I had a complex reaction to this novel. On the one hand, I liked its protagonist, Janie Crawford, and was interested in her struggle to define her own identity. On the other hand, I didn’t much like any other characters in the novel. On the one hand, Janie’s struggles to define herself make the novel a landmark feminist book; on the other hand, Janie defines herself through her choice of husbands and her relationships to them. On the one hand, I don’t usually like tales in the vernacular; on the other hand, both the educated omniscient narrator and Janie’s vernacular third/first-person narration have moments of entrancing imagery. And speaking of that imagery, for a book written in 1937, the novel is occasionally startling in its sexuality.

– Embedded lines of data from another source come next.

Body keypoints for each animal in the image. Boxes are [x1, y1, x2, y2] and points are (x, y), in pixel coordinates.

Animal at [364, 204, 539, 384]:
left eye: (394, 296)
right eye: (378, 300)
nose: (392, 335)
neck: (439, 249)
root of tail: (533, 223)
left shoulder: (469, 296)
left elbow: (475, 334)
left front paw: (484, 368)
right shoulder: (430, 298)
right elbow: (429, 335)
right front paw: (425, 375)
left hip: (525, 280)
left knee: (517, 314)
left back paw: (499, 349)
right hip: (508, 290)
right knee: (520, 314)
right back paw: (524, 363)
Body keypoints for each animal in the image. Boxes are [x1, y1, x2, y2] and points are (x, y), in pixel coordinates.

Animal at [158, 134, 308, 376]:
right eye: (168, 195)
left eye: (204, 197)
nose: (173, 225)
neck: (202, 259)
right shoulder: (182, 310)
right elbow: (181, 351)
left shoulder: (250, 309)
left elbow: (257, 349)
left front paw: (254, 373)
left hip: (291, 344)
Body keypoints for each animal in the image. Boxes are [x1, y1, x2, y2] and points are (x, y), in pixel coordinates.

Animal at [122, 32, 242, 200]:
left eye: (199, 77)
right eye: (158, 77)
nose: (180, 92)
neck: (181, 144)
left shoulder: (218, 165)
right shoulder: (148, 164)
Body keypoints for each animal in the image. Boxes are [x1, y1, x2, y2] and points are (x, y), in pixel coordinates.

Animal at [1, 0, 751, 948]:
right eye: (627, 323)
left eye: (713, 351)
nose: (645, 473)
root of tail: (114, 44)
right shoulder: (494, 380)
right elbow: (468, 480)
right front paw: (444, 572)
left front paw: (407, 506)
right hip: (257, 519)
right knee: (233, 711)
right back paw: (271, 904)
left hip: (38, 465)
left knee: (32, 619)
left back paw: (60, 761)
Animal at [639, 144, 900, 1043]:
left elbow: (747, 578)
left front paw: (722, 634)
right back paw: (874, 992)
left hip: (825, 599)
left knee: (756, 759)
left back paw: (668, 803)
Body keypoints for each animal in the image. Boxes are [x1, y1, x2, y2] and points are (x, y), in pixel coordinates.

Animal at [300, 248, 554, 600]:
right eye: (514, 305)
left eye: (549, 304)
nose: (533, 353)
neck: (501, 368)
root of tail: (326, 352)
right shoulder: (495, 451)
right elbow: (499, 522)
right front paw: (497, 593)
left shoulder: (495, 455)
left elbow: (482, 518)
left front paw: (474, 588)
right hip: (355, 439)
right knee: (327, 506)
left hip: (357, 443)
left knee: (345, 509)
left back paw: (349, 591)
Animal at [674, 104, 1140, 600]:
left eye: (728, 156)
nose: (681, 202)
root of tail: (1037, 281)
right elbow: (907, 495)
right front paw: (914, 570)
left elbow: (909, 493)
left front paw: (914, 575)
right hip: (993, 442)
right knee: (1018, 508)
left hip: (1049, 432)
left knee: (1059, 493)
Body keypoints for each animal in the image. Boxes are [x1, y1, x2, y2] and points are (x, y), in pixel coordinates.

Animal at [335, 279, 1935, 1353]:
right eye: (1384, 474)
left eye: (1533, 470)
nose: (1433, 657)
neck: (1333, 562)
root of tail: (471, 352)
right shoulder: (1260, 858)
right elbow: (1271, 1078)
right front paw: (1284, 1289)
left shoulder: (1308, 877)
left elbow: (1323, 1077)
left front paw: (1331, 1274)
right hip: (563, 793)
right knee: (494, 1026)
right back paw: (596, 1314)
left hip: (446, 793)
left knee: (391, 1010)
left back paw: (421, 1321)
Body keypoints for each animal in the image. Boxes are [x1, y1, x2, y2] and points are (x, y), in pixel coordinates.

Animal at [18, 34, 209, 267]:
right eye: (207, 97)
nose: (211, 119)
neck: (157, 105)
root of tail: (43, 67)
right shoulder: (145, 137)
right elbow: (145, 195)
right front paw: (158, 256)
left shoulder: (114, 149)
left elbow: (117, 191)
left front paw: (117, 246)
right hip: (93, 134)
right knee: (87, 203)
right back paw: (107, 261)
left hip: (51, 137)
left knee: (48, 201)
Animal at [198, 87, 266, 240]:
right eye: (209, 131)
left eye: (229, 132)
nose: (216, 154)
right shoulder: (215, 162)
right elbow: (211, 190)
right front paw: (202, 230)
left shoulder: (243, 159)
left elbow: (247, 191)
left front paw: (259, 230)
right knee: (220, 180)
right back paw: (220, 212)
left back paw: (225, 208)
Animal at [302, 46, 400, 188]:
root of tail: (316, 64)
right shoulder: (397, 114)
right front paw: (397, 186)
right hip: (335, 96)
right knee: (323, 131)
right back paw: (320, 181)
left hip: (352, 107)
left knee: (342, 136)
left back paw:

A woman in her 40’s, Janie has recently returned home without Tea Cake, the man she left with. Having departed in some scandal, a well-off widow with a much younger, penniless man, she is figuring in a lot of talk. So, when her friend Pheoby comes to see her, Janie decides to tell her the story of her life.

Janie was raised by her grandmother in West Florida after her mother had her as a result of rape and then disappeared. Janie is a light-skinned black woman with long beautiful hair, and her appearance features in much of her story. When she is still an extremely innocent 16-year-old, her grandmother marries her off to a much older man, trying to give her stability. Janie thinks that marrying will make them love each other, but she is soon disillusioned and finds he is inclined to treat her like a work horse.

Then she meets Joe Stark, a flashy well-dressed man who seems to be going somewhere, and is. She leaves with him and they settle in an all-black town in “the new part of Florida,” where Joe soon becomes the mayor and store owner. But he defines his marriage by what he gives her and expects her to maintain a certain decorum as his wife, not allowing her to participate in many of the small town amusements. Also, he treats her with disrespect, publicly ridiculing her.

After Joe dies, under circumstances that have already started talk, Janie meets Tea Cake and eventually leaves with him to work in the Everglades. Although Tea Cake is in some ways an improvement over her other two husbands, there are some events that disturbed me. First, he steals her $200 and comes back with $12, but she is only upset when she thinks he has left her. Next, he earns it back but makes her put it in the bank and promise to live off what he can provide, a classic play for dominance that ignores the fact that she soon has to go to work next to him, manually in the fields. Finally, he beats her up once, not because of anything she does but because he wants to show everyone that she belongs to him.

Hurston was a trained ethnographer, and her fiction details a way of life in small-town Florida of her time. I found many of the details interesting. A fascination with skin color and Caucasian features is one theme that comes up several times. In fact, when Tea Cake beats Janie, instead of provoking a discussion of the fairness of the beating, the people are more fascinated by Janie’s skin being fair enough that they can see the bruises, which makes the other men envious.

Janie is often viewed harshly and unfairly by others. But it is part of her growing self-awareness that she doesn’t care. Although to me she sometimes seems too passive in her relationship to men—her gentle response to Tea Cake’s beating is seen as a good thing—she is otherwise a strong and resourceful heroine.